Only the lines below starting at the one that contains "teapot: none [31,552,101,645]" and ending at the one that contains "cell phone: present" are to be reproduced, exactly and with both ends kept.

### INPUT DATA
_ _ _ _

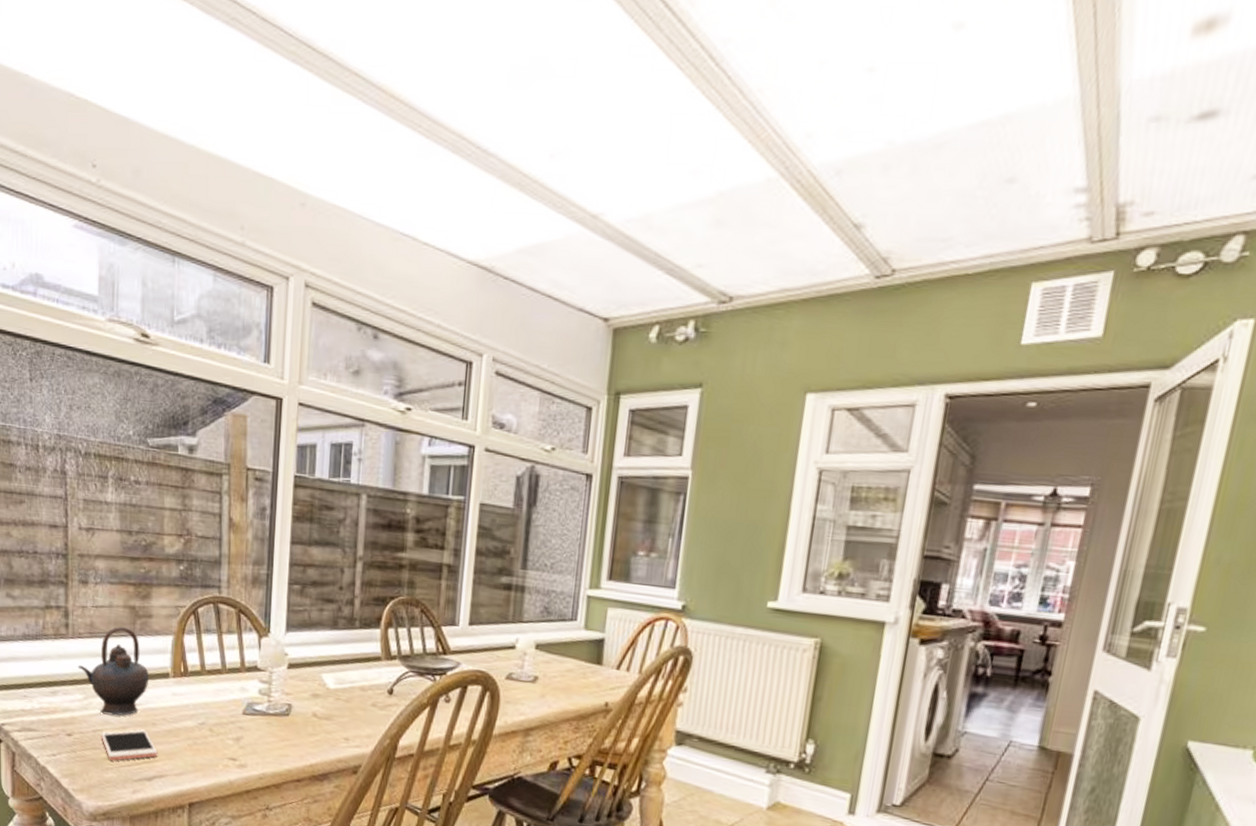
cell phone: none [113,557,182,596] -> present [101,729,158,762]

_ _ _ _

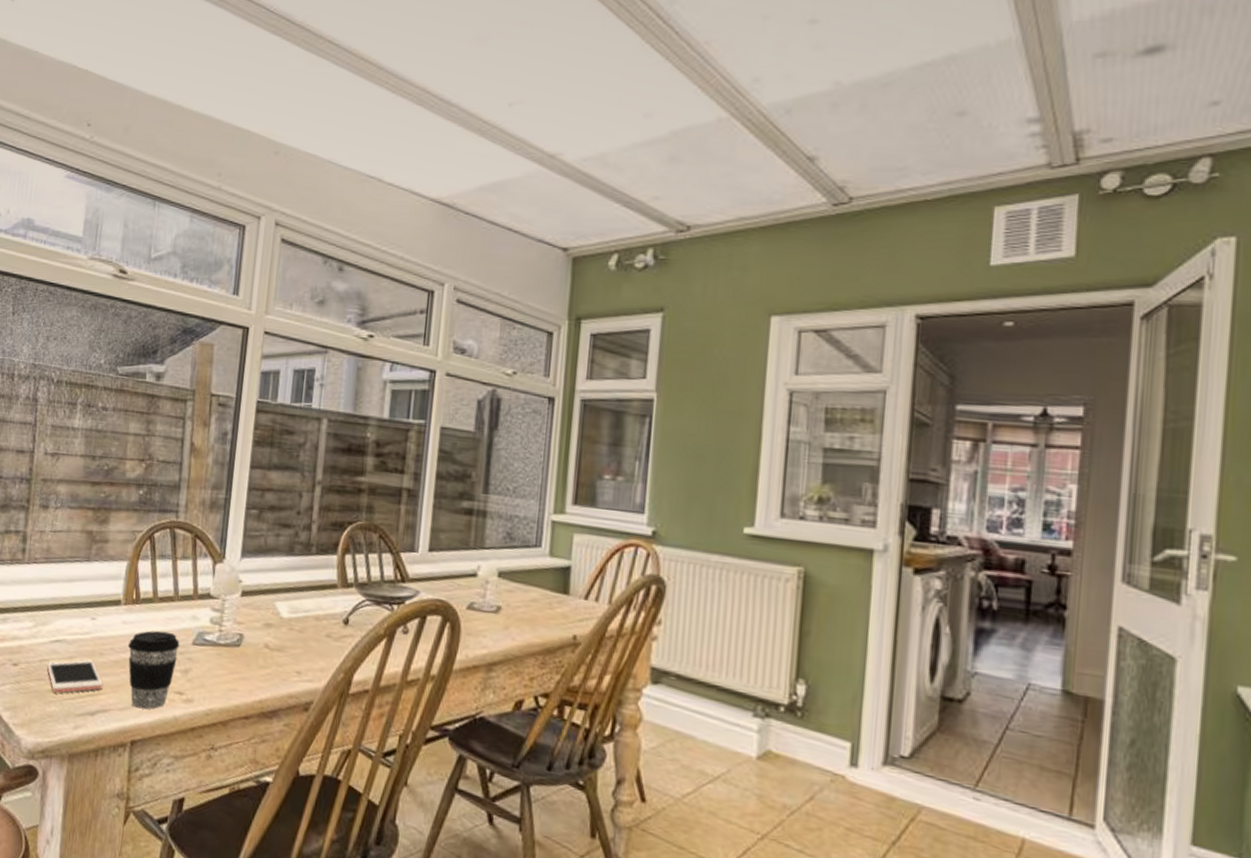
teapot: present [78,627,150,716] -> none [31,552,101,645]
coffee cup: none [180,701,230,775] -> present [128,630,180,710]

_ _ _ _

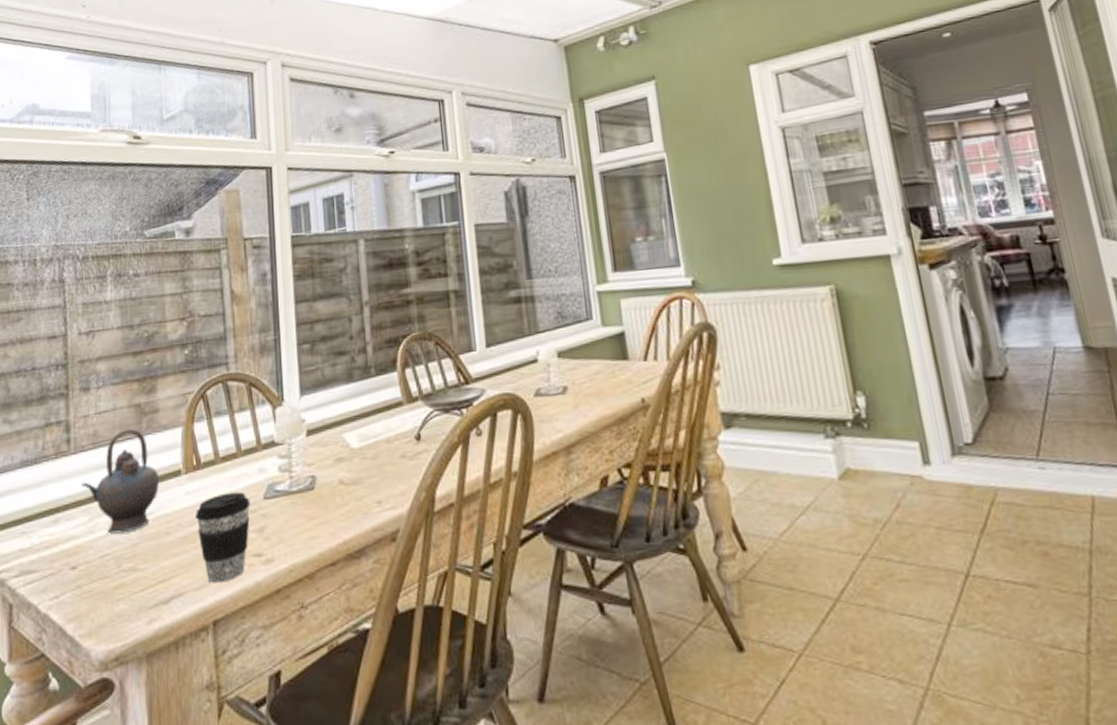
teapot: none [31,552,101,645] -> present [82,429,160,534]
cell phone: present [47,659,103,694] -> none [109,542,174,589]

_ _ _ _

### RESPONSE TO THIS TASK
teapot: none [31,552,101,645] -> present [82,429,160,534]
cell phone: present [47,659,103,694] -> none [109,542,174,589]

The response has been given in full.